Records shown below:

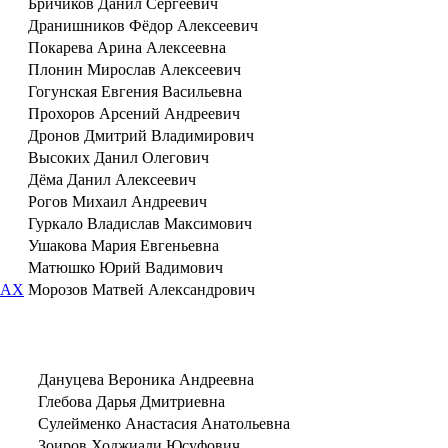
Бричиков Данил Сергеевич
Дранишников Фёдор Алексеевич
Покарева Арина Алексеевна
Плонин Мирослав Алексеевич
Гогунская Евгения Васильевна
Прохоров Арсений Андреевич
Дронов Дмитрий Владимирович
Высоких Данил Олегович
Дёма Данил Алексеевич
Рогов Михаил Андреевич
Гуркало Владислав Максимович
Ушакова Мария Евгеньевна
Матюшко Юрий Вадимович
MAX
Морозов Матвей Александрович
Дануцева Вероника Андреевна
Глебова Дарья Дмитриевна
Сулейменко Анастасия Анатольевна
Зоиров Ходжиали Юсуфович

End of Records shown.
Records shown below:

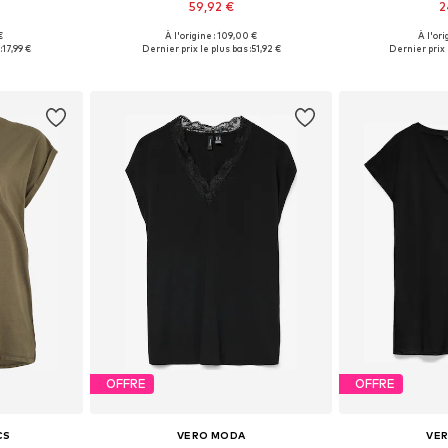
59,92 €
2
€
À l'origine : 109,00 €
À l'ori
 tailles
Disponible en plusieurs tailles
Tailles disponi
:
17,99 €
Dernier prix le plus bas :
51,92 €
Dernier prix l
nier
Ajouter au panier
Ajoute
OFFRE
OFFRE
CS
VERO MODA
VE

End of Records shown.

◆ Problem to work on ◆
Using the data above, transcribe the lines that run from the line with "Бричиков Данил Сергеевич" to the line with "Зоиров Ходжиали Юсуфович", both ends kept, and output nothing else.

◆ Exercise answer ◆
Бричиков Данил Сергеевич
Дранишников Фёдор Алексеевич
Покарева Арина Алексеевна
Плонин Мирослав Алексеевич
Гогунская Евгения Васильевна
Прохоров Арсений Андреевич
Дронов Дмитрий Владимирович
Высоких Данил Олегович
Дёма Данил Алексеевич
Рогов Михаил Андреевич
Гуркало Владислав Максимович
Ушакова Мария Евгеньевна
Матюшко Юрий Вадимович
MAX
Морозов Матвей Александрович
Дануцева Вероника Андреевна
Глебова Дарья Дмитриевна
Сулейменко Анастасия Анатольевна
Зоиров Ходжиали Юсуфович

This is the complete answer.